This case involves a female patient who went in for a colectomy to remove a malignant tumor in her descending colon. Following the procedure, the patient was given chemotherapy treatment but the patient continued to have recurrent colon cancer with metasistis. It was alleged that the doctor who conducted the colectomy did not remove the entire cancerous part of the colon causing the recurrent colon cancer. An expert in colon and rectal surgery was sought to opine on this case.
Question(s) For Expert Witness
- 1. How often do you perform colectomies for distal descending colon cancers?
- 2. What care is taken and what modalities are used to ensure all of the cancerous colon is removed?
Expert Witness Response E-055121
I am board certified in general and colon and rectal surgery and have been practicing for 25 years. I am very active in medical staff peer review committees in 2 hospitals and regularly am involved in evaluating surgical cases.

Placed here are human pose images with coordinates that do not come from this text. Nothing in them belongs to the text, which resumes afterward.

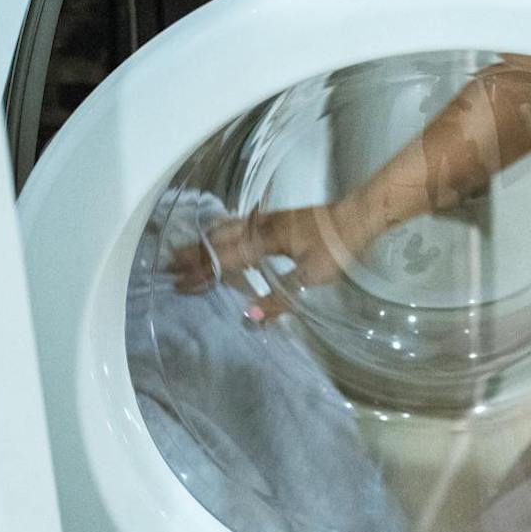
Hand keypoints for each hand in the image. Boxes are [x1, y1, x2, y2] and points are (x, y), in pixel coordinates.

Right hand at [167, 193, 408, 318]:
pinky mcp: (279, 218)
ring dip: (206, 241)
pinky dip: (223, 232)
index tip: (179, 283)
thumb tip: (251, 316)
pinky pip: (240, 224)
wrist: (361, 214)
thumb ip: (280, 299)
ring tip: (187, 249)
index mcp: (265, 241)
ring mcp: (270, 219)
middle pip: (220, 240)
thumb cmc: (338, 246)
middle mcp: (262, 227)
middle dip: (194, 254)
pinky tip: (224, 235)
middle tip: (169, 264)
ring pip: (228, 228)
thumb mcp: (312, 278)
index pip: (225, 260)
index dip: (202, 274)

I review cases for the state medical board as well as for private attorneys and do both plaintiff and defense work – about 50/50. I review approximately 5 cases per year and have testified in court 3 times.

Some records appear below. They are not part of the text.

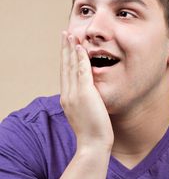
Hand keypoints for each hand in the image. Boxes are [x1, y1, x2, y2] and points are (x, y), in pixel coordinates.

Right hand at [60, 31, 113, 149]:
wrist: (93, 145)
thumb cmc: (92, 131)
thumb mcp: (84, 113)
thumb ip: (83, 100)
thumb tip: (87, 92)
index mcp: (67, 98)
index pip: (65, 73)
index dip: (65, 58)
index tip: (66, 46)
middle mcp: (67, 94)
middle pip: (65, 66)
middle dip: (65, 49)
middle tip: (64, 34)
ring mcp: (74, 94)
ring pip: (71, 66)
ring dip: (70, 49)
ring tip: (70, 35)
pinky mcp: (84, 94)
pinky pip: (82, 72)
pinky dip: (80, 59)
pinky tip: (80, 48)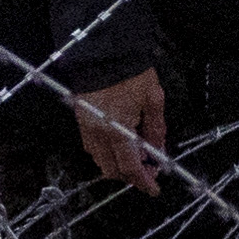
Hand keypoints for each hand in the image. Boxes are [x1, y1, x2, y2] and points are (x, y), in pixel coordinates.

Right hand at [70, 67, 167, 193]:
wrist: (103, 51)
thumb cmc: (130, 72)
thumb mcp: (153, 98)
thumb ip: (156, 128)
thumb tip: (158, 150)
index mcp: (118, 130)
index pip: (130, 167)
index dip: (143, 181)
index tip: (153, 188)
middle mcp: (98, 133)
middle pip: (112, 169)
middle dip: (130, 175)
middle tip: (148, 169)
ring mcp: (86, 127)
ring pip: (100, 160)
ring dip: (117, 165)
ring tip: (136, 155)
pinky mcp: (80, 119)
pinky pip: (92, 146)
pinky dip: (106, 153)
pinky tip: (119, 144)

I do colectomies on a weekly basis, over 100/year and descending colon cancer makes up approximately 15-20% as it is a less common site for colon cancer than the right colon, sigmoid colon, and rectum. I do both open and minimally invasive surgery. I always evaluate the specimen off the field during surgery to ensure the area of interest is removed and often times, that includes a palpable or visible tumor but also might include the area of india ink tattoo placed at the time of colonoscopy and biopsy of the specimen. Some lesions I treat have responded to neoadjuvant therapy and disappeared and all that is left grossly is the tattooed area with the india ink at the site. I have heard of cases where the wrong segment was removed and the lesion was left behind. I have been involved with cases where the endoscopist has misidentified the segment of colon containing the lesion as one anatomic location (i.e. the sigmoid colon) and the lesion was found in the descending colon before resection. Lesions in the rectum and distal sigmoid are often inaccurately described and require intra-operative proctosigmoidoscopy to guide the resection.